Federated undergoes face-lift, shifts focus
The 27-story Federated Investors tower visible from much of Downtown will be undergoing a face-lift in the near future when it receives a new name and sign — Federated Hermes.
“What we have done is what we call a reverse transformational merger, which is a lot of words that basically means Hermes was doing a lot of things that we liked to bring over here,” said Chris Donahue, chairman of Federated Investors Inc., in a recent interview.
In celebration of the company changing its sticker symbol from FII to FHI and the firm’s common stock trading under its new symbol for the first time Monday, Mr. Donahue rang the opening bell at the New York Stock Exchange at 9:30 a.m.
A new name and logo redesign for the Downtown-based mutual funds company is part of its broader effort to reinvent itself and to focus more attention on issues related to environmental, social and corporate governance (ESG) — a class of investing that the world’s largest investors are starting to care more about.
The Pittsburgh financial services giant is changing its name to Federated Hermes to reflect its acquisition of a majority interest in Hermes Fund Managers Limited. The London-based asset manager was a pioneer in the use of non-financial factors such as impact on the environment to predict a company’s future financial performance.
Federated has $527.2 billion in assets under management as a result of acquiring a majority interest in Hermes about 18 months ago. Hermes had $45 billion in assets under management, which was added to Federated’s balance sheet after the transaction.
A key idea driving Federated’s new focus on the ESG sector is that when companies focus on their social and environmental impact, they minimize risks to the business and operate more efficiently.
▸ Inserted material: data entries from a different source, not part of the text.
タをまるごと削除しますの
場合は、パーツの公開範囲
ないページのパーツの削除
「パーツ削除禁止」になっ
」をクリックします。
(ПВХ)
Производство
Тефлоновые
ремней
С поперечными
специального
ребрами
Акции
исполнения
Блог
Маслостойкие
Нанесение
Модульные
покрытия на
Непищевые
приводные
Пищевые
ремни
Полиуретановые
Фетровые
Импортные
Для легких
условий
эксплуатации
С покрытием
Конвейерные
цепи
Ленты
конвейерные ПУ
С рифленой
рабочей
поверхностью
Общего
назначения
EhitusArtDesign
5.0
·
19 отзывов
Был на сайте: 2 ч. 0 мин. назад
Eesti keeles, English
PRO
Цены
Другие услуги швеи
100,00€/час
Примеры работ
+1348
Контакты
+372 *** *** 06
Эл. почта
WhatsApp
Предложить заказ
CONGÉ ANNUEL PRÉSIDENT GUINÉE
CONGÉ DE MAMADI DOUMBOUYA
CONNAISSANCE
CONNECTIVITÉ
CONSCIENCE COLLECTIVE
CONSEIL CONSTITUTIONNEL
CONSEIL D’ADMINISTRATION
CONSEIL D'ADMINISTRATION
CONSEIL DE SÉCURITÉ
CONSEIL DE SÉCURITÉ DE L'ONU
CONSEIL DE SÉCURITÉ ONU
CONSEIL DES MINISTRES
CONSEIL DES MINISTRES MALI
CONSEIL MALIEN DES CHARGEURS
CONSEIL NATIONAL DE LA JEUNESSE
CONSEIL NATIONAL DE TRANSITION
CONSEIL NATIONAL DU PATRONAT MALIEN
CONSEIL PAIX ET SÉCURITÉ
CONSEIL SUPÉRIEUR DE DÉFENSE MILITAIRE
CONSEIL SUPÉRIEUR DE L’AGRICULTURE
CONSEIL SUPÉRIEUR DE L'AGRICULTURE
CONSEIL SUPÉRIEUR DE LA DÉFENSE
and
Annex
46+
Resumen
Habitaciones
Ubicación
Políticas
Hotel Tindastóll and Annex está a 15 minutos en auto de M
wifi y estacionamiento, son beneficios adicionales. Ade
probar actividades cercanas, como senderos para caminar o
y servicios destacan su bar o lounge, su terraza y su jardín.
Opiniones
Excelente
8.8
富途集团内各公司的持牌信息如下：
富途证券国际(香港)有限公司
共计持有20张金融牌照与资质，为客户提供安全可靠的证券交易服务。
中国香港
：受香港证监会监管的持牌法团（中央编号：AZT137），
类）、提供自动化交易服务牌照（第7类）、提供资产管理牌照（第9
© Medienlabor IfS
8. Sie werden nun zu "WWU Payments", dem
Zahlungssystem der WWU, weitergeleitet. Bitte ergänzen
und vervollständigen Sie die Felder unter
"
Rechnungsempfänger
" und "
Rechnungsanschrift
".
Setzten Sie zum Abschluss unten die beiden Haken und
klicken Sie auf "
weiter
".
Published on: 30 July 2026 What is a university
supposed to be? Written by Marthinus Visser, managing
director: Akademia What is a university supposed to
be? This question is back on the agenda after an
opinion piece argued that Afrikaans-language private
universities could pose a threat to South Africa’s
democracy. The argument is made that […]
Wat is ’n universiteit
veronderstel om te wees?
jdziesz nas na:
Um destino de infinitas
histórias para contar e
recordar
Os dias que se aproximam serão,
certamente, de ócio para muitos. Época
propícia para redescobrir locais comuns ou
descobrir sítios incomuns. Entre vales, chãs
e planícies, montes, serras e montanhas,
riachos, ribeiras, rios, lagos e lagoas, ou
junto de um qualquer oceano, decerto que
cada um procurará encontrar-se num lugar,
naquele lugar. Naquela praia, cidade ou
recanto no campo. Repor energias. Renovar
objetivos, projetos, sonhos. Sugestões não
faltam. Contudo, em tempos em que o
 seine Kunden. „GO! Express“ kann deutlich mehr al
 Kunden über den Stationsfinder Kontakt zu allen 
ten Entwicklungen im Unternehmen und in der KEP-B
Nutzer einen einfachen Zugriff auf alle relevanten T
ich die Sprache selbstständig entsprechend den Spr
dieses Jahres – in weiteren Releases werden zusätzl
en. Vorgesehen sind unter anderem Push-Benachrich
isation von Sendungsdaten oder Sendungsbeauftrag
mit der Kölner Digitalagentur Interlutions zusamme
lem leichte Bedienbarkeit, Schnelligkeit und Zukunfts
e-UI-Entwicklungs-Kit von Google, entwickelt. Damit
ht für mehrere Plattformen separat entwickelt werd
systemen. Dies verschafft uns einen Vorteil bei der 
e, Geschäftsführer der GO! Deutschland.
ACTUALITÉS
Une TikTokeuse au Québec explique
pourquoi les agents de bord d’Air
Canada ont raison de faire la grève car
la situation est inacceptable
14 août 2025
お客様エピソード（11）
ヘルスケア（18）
For example, a forestry company committed to planting more trees than it cuts down each year creates a more sustainable business. In other examples, unhappy and stressed employees are not likely to provide excellent customer service, and companies with poor diversity across the workforce, management teams and board rooms lose out on valuable insights and perspectives.
There’s plenty of anecdotal evidence that portfolios can
outperform by favoring companies with good ESG behavior, while several academic studies also suggest it can boost investing returns.
While some doubt the wisdom of making investments to make a political or social statement, an increasing number of large investors are making it one of their top priorities.
According to Chicagobased investment research company Morningstar, the estimated net flows into openend and exchange-traded sustainable funds available to U.S. investors totaled $20.6 billion in 2019. That figure is nearly four times the previous annual record for net flows set in 2018.
Big asset management firms and government pension funds have in recent years been putting more pressure on company leaders to focus on ESG metrics. And more mutual fund shareholders are demanding that companies focus on sustainability because they believe it will drive everything else that’s important to them — growth, market share and profitability.
“When you look at beneficiaries of trusts and foundations, they are clamoring to the people running their money that they want their money invested this way as well,” Mr. Donahue said. “Our job is to take those factors and turn it into excellent performance for the underlying investor.
“So this is a big monumental effort in the marketplace that affects everybody whether you are a passive fund or an active fund or a different kind of fund,” he said. “This kind of approach of trying to get companies to do well by doing good, that’s what we’re about.”
Mr. Donahue’s father, John F. Donahue, was one of three high school classmates who founded the Pittsburgh company in 1955. Today, it’s one of the world’s largest investment managers, offering 131 different mutual funds to clients ranging from banks to insurance companies to stock market broker-dealers.
In addition to the billions of dollars in assets directly under management at Federated, Hermes operates a division called Ownership Equity Services, which advises about $850 billion in assets for a number of foundations, equity managers and pension funds.
Hermes employs 25 people in this division whose job is to engage with companies that appeal to their clients to help those companies improve how they do their governance.
The division was not included in the Federated deal.
“They will go to companies and say, ‘We really think you should have diversity on your board,’ or they look at how a company’s relationship is with employees or they look up the supply chain and ask, ‘Are you really doing things to improve the supply chain?’ ” Mr. Donahue said.
And companies at least listen to those suggestions.
“The $850 billion is what those asset owners have that give them the power to go to a company and say we want you to look at this, or do that, or meet with the CEO,” Mr. Donahue said.
The Hermes purchase was an important one for expanding Federated’s international footprint. It took five years to work out the details, which also gave Federated time to be sure the two companies were culturally compatible.
“The culture thing is very important for making something work,” Mr. Donahue said. “What’s really important in the U.K. and here is we want everybody to enjoy coming to work.”
Headquartered in Pittsburgh, Federated employs 1,900 people in several offices worldwide including London, New York and Boston. There will be no changes in the workforce due to the merger.